Die Vorsitzende Richterin Jacqueline Aßbichler, die sich Mühe gab, dem Angeklagten die Besonderheit des bevorstehenden Prozesses zu erklären, sprach von einem aufwendigen „Indizienprozess“, einem Verfahren wie ein „Puzzle“.

Das zusammenzusetzen, dabei soll auch eine Reihe von Gutachtern helfen. Bereits in den nächsten Verhandlungstagen dürfte offenbar werden, warum die Polizei ihre Aufmerksamkeit schließlich mehr und mehr auf Sebastian T. richtete. Der war zunächst lediglich als Zeuge gesucht worden, nachdem drei andere Zeugen einen Jogger in der Nähe von Eiskeller und des Parkplatzes der Kampenwand gesehen hatten. Sebastian T.s Mutter hatte sich auf den Zeugenaufruf hin bei der Polizei gemeldet und gesagt, dass es sich bei dem Jogger um ihren Sohn handeln könne. Sebastian T. sagte aus, dass er nicht schlafen konnte und deswegen joggen gegangen sei. Erst Wochen später nahm ihn die Polizei als dringend Tatverdächtigen fest.

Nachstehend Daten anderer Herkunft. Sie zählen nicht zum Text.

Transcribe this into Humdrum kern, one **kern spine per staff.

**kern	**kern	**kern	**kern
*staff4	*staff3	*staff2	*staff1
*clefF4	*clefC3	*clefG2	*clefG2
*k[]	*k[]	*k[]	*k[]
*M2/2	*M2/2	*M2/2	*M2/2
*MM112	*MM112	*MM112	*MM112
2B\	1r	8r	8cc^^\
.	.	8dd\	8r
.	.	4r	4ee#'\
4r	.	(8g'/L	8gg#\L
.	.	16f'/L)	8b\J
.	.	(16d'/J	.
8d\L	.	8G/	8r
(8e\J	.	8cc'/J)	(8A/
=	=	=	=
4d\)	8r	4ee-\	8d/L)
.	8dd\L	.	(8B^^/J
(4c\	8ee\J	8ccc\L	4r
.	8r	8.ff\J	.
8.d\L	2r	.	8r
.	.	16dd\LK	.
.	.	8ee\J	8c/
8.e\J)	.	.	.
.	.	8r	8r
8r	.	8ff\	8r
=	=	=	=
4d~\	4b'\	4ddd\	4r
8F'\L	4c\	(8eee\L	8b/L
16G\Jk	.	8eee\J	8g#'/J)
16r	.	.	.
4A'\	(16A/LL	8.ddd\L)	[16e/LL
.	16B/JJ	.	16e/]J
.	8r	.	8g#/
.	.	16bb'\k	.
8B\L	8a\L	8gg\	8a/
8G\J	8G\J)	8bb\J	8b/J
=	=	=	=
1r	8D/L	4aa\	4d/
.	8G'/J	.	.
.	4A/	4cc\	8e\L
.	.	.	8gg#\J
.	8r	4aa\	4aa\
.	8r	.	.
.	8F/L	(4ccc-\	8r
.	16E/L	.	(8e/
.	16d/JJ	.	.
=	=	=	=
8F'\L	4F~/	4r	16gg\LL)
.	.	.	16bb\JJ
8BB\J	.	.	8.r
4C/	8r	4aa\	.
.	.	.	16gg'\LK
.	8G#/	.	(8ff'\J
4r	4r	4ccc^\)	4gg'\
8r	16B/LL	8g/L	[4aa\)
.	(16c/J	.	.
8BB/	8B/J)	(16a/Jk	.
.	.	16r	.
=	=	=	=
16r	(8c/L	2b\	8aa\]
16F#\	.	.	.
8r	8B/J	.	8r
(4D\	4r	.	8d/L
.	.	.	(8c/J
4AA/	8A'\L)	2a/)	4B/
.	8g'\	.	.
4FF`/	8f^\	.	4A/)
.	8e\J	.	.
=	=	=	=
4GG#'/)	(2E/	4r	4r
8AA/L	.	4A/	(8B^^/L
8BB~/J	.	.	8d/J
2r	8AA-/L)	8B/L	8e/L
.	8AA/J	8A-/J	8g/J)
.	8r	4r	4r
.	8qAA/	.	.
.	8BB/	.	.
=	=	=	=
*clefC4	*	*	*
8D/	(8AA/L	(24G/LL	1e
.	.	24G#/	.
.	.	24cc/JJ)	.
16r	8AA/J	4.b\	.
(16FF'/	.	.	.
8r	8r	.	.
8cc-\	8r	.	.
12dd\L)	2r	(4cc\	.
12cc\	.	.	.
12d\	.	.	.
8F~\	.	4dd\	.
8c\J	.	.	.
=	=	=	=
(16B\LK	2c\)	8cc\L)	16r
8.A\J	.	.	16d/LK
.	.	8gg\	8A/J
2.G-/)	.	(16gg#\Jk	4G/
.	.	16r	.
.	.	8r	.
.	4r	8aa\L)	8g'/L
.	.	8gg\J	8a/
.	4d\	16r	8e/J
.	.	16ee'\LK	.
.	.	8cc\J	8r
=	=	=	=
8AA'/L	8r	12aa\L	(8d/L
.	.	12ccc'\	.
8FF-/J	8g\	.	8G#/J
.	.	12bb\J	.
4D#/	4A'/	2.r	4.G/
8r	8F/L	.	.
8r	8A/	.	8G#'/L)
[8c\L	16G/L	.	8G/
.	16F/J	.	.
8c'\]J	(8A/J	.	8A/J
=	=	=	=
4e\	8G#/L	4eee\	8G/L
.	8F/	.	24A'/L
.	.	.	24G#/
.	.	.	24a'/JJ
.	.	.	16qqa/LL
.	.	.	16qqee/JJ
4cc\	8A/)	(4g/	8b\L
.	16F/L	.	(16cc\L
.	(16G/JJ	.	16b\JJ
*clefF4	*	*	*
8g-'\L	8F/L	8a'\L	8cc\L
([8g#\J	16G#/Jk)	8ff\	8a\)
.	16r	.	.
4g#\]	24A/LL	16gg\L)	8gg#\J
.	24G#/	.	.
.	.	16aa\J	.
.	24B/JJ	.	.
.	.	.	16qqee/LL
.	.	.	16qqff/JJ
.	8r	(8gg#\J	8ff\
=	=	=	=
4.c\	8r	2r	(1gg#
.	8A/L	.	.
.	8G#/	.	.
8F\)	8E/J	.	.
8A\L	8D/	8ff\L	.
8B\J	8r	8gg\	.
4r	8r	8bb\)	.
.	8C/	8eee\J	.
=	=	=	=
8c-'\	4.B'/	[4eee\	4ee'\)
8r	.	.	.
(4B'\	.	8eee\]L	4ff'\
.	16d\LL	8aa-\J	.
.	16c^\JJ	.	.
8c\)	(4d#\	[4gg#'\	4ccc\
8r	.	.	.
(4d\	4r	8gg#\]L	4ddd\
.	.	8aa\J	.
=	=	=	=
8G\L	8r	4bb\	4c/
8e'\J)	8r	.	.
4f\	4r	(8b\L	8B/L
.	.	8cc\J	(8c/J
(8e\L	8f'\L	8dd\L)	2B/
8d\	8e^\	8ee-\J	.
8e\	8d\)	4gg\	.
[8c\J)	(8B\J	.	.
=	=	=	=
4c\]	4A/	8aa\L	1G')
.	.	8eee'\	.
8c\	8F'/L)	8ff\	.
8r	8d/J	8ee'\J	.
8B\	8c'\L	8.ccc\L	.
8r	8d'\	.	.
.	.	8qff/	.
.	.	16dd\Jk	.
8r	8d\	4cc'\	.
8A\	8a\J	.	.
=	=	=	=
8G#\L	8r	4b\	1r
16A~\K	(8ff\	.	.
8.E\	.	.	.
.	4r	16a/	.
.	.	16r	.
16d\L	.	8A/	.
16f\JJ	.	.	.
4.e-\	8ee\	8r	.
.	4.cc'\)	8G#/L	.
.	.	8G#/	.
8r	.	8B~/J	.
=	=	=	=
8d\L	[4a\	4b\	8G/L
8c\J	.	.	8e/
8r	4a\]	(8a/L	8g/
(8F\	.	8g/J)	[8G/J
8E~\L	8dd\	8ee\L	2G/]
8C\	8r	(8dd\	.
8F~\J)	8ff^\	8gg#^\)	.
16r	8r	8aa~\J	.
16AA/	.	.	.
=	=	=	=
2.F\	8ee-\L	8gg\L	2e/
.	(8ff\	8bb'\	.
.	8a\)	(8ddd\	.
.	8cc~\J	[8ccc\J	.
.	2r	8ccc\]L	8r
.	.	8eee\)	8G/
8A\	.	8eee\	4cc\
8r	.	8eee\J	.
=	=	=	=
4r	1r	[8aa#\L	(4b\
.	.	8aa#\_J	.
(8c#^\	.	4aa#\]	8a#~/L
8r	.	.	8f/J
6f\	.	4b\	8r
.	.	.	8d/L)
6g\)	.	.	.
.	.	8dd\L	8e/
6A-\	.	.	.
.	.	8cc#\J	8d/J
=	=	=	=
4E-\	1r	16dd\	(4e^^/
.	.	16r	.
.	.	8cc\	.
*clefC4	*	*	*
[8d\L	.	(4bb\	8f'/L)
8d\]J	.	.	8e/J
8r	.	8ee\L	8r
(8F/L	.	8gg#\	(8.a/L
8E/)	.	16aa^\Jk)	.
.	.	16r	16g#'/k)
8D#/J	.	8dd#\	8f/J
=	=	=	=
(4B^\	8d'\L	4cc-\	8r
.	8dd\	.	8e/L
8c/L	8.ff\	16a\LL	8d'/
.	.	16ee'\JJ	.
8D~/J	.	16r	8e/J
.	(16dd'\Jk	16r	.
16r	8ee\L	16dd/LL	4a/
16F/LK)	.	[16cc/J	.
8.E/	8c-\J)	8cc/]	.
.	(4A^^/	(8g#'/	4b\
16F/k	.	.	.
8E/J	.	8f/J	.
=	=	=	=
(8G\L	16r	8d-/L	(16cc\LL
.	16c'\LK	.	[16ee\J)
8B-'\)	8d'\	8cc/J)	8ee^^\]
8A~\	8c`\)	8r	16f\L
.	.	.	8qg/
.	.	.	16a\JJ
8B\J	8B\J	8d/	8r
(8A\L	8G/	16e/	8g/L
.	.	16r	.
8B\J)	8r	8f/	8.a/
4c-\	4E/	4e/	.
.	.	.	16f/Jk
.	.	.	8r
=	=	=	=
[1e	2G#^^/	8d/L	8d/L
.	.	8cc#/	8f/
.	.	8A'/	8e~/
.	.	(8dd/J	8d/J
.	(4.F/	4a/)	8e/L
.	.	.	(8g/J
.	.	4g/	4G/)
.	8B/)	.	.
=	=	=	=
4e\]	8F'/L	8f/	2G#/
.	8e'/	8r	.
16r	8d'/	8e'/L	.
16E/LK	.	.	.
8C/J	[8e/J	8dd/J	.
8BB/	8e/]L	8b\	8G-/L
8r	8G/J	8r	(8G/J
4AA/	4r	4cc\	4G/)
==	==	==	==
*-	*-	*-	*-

Laut Ermittler kontaktierte die Polizei im Laufe ihrer Ermittlungen 2201 Menschen, sie führte 1317 Vernehmungen durch, gab 1498 Ermittlungsaufträge aus. Diese Zahlen beleuchten den Aufwand, den die Soko „Club“ leistete. Deren Leiter Hans-Peter Butz war an Tag eins anwesend und folgte den Ausführungen hoch konzentriert. Ein Indiz dafür, wie nahe den Beamten der Polizei die Ermittlungsarbeit ging.

Mutter und Vater
sprechen heute

Am heutigen Freitag, dem zweiten Prozesstag, sollen Hannas Eltern zu Wort kommen. Anders die Eltern des Angeklagten und eine seiner Schwestern; wie der Angeklagte selbst kündigten sie am Donnerstag an, sich nicht zum Fall zu äußern. Für den zweiten Verhandlungstag ist außerdem ein Bericht der Polizei über die Durchsuchungen von Zimmer und Auto von Sebastian T. vorgesehen.